Exercise aim:
Line filter on the word "github": copy each matching line from the entries.
:: Data
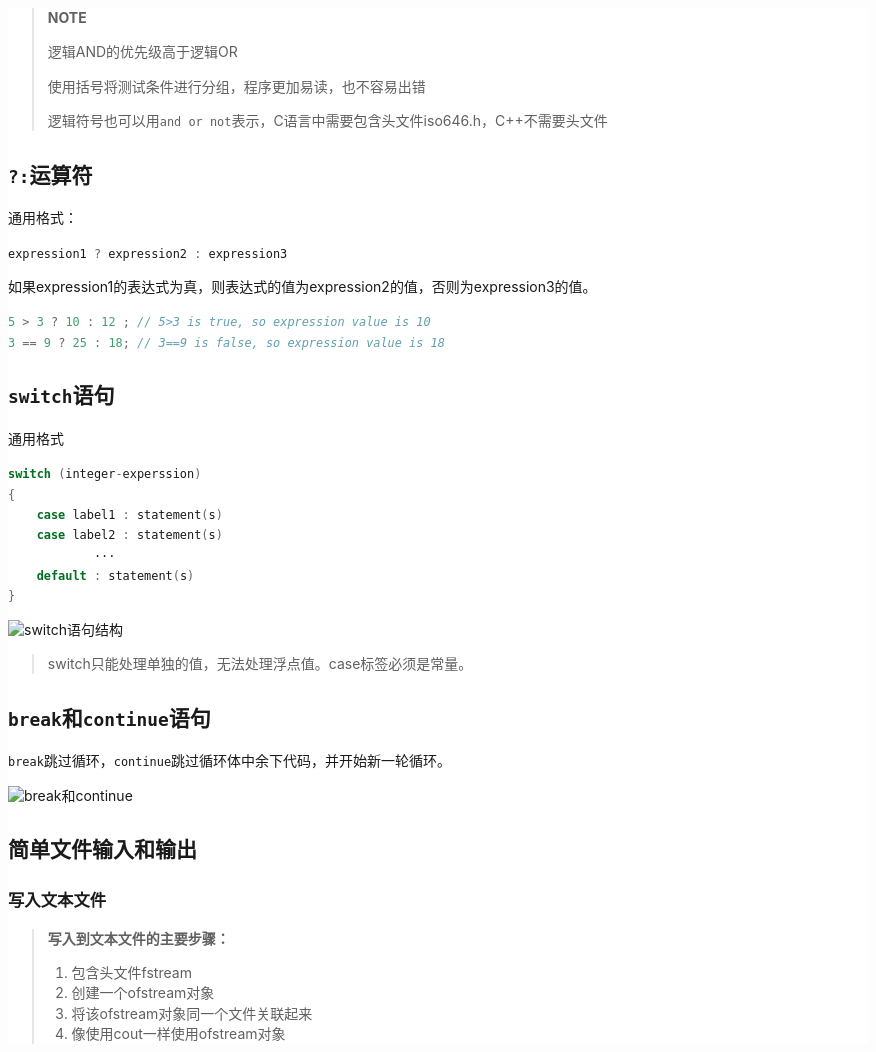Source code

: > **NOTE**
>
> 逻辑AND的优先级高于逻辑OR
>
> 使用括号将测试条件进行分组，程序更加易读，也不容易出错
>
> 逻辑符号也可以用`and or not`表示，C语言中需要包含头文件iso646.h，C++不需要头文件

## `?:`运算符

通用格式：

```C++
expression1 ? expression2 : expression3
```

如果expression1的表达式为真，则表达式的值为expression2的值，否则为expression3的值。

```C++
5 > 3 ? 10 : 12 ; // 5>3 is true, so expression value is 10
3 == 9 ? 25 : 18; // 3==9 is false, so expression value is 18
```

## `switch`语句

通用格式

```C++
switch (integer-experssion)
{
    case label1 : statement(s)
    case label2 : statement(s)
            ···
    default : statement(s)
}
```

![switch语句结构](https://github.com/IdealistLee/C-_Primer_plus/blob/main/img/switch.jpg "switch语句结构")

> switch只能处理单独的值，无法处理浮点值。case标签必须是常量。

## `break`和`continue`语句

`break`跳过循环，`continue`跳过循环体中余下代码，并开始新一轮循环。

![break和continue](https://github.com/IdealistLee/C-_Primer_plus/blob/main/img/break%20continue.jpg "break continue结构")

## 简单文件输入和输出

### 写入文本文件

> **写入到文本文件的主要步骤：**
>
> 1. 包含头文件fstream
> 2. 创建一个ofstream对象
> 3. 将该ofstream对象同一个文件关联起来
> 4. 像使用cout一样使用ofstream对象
::::
Output of the exercise:
![switch语句结构](https://github.com/IdealistLee/C-_Primer_plus/blob/main/img/switch.jpg "switch语句结构")
![break和continue](https://github.com/IdealistLee/C-_Primer_plus/blob/main/img/break%20continue.jpg "break continue结构")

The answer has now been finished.